Ce roman réaliste plonge dans une relation toxique entre deux collégiennes, chacune habitée par des fragilités mais dont l’une prend l’ascendant sur l’autre, faisant de son quotidien un enfer.
Un livre qui navigue avec pertinence dans la jungle du collège, avec ses amitiés complexes. (Getty Images)
publié le 28 février 2024 à 9h18

Nouvelle année scolaire, nouvelle ville, nouveau lycée. Dans une sorte d’ultime tentative pour sauver leur mariage, les parents d’Orlane Kessler ont décidé de quitter Toulouse pour s’installer dans la commune où la mère a grandi. Pas facile pour leurs trois enfants de se retrouver ainsi déracinés, mais Orlane prend sur elle. Elle comprend bien qu’il en a va de l’unité de la famille. Et puis, même si elle est désormais loin de sa meilleure amie, elle parviendra sûrement à se refaire des copains durant cette année de 3e. Notamment grâce à ses talents de magicienne, une passion qui l’anime depuis qu’elle a 6 ans.

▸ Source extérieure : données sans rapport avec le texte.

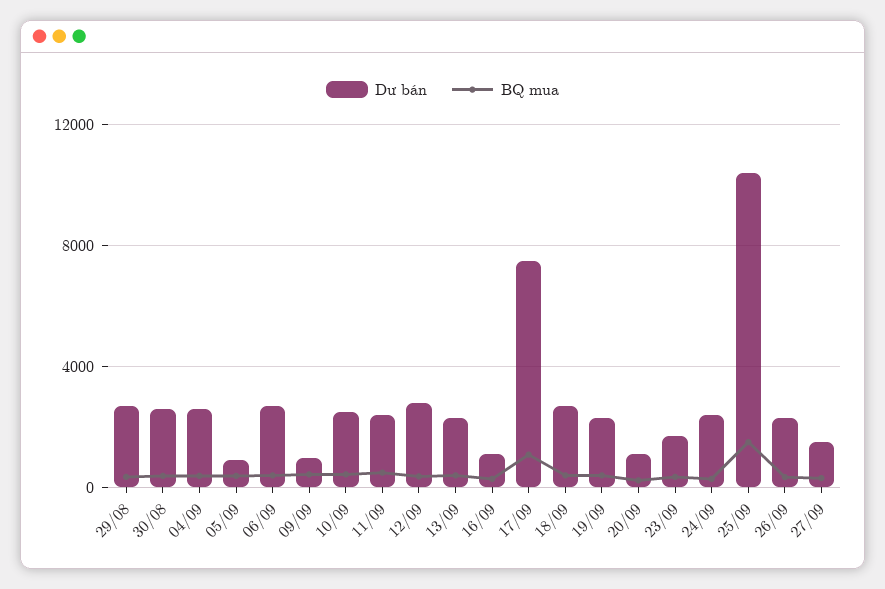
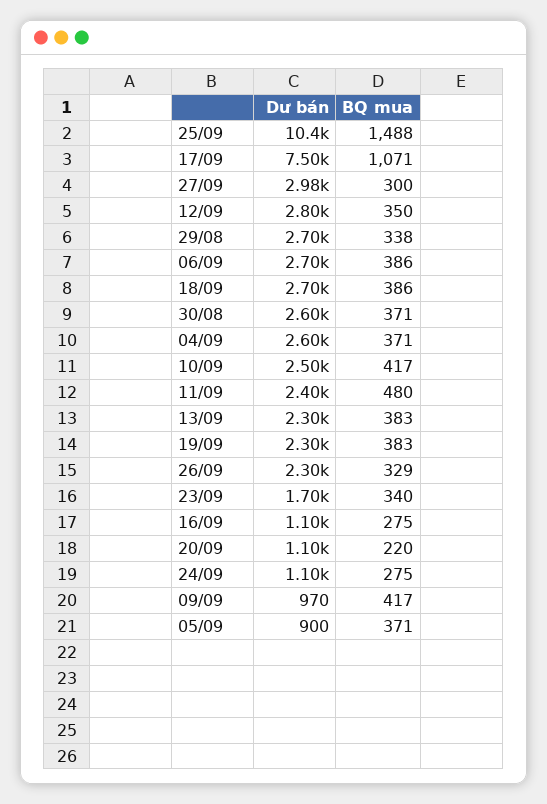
Dư bán, 24/09: 2500 -> 1100
Dư bán, 27/09: 1500 -> 2980

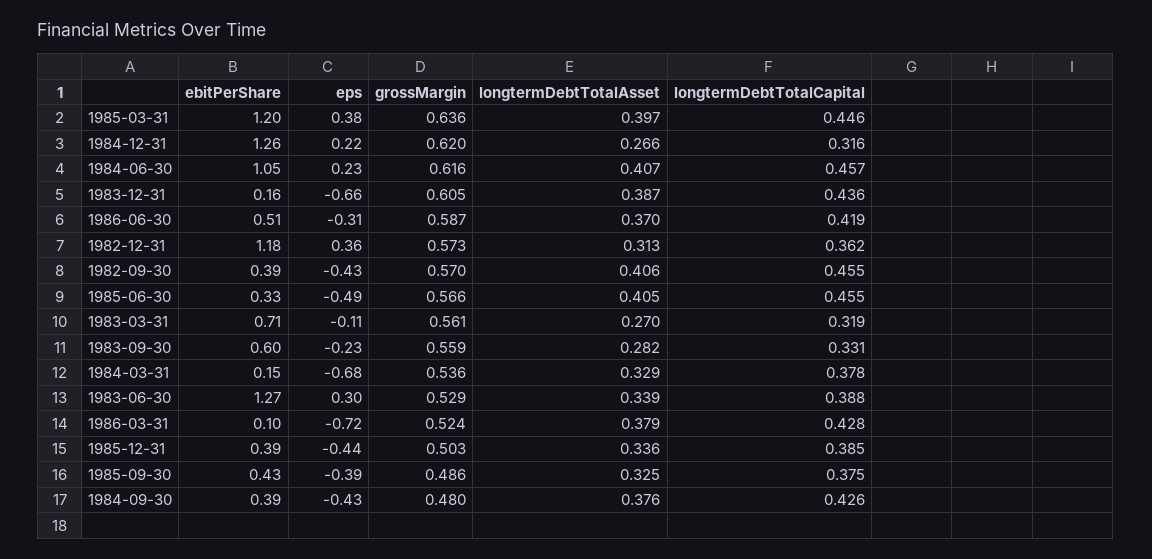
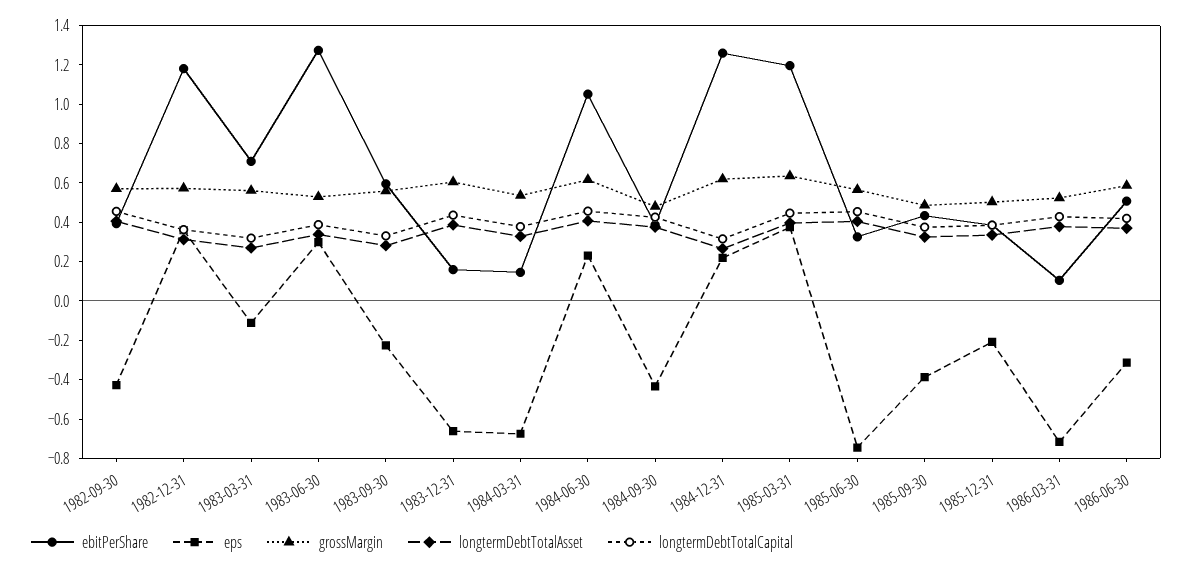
eps, 1985-06-30: -0.49 -> -0.75
eps, 1985-12-31: -0.44 -> -0.2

De son côté, Sarah Mariani aborde cette année avec fébrilité. Populaire, belle, charismatique, elle compte bien savourer son nouveau statut d’élève de 3e, situé tout en haut de la chaîne alimentaire du collège. Mais ce diabète diagnostiqué avant les grandes vacances menace de rebattre les cartes. Pas question que quiconque entrevoie son cathéter ou sa pompe à insuline. Ce serait la honte. La déchéance sociale. Il faut absolument qu’elle assoie son autorité, et dès la rentrée.

Ça tombe bien : la petite nouvelle a l’air trop gauche pour se rebiffer. Mal assurée, c’est comme si Orlane tendait le bâton pour se faire battre. Surtout avec ses histoires de tours de magie, un hobby de gros bébé. Il y a toujours un ou une bizarre de service dans une classe, sorte de paratonnerre permettant aux autres de traverser l’année en paix ; cette année, ce sera Orlane.

Dans la mouvance Palo Alto

Ne vois-tu rien venir ?, le roman à deux voix d’Amélie Antoine, tape dans le mille. Habile et percutant, de toute évidence fruit d’un travail sérieux de documentation pour saisir la réalité du harcèlement scolaire, il offre une plongée réaliste dans le quotidien de deux ados, chacune avec ses failles, mais qui vont adopter deux stratégies différentes. Celle de l’agresseur, avec Sarah, fragilisée par la maladie mais qui décide de prendre l’ascendant afin de ne pas se faire marcher dessus ; et celle de la victime, avec Orlane, affaiblie par ses difficultés familiales et son déménagement, trop confiante dans la bonté de ses congénères. Le parti pris est clair, qui s’inscrit dans la mouvance Palo Alto, cette méthode de lutte contre le harcèlement scolaire consistant à (re) donner force et pouvoir à l’élève harcelé plutôt que d’attendre que le harceleur prenne conscience de sa violence.

Les chapitres courts, entrecoupés d’extraits d’interrogatoires qui entretiennent le mystère sur le devenir des deux héroïnes, rendent ce livre pour ados dynamique et addictif, sachant naviguer avec pertinence dans la jungle du collège, avec ses histoires d’amour et ses amitiés complexes. Chaque rôle est savamment pensé, de la copine qui prend ses distances par peur d’être harcelée à son tour à ces nombreux témoins qui pourraient mettre un terme à cet enfer en un rien de temps si seulement ils le décidaient, en passant par ces adultes, parents comme enseignants, dont l’aveuglement est déconcertant. Un roman à mettre dans tous les CDI.

Ne vois-tu rien venir ? Amélie Antoine, Syros, 304 pp., 15,95 €. A partir de 12 ans.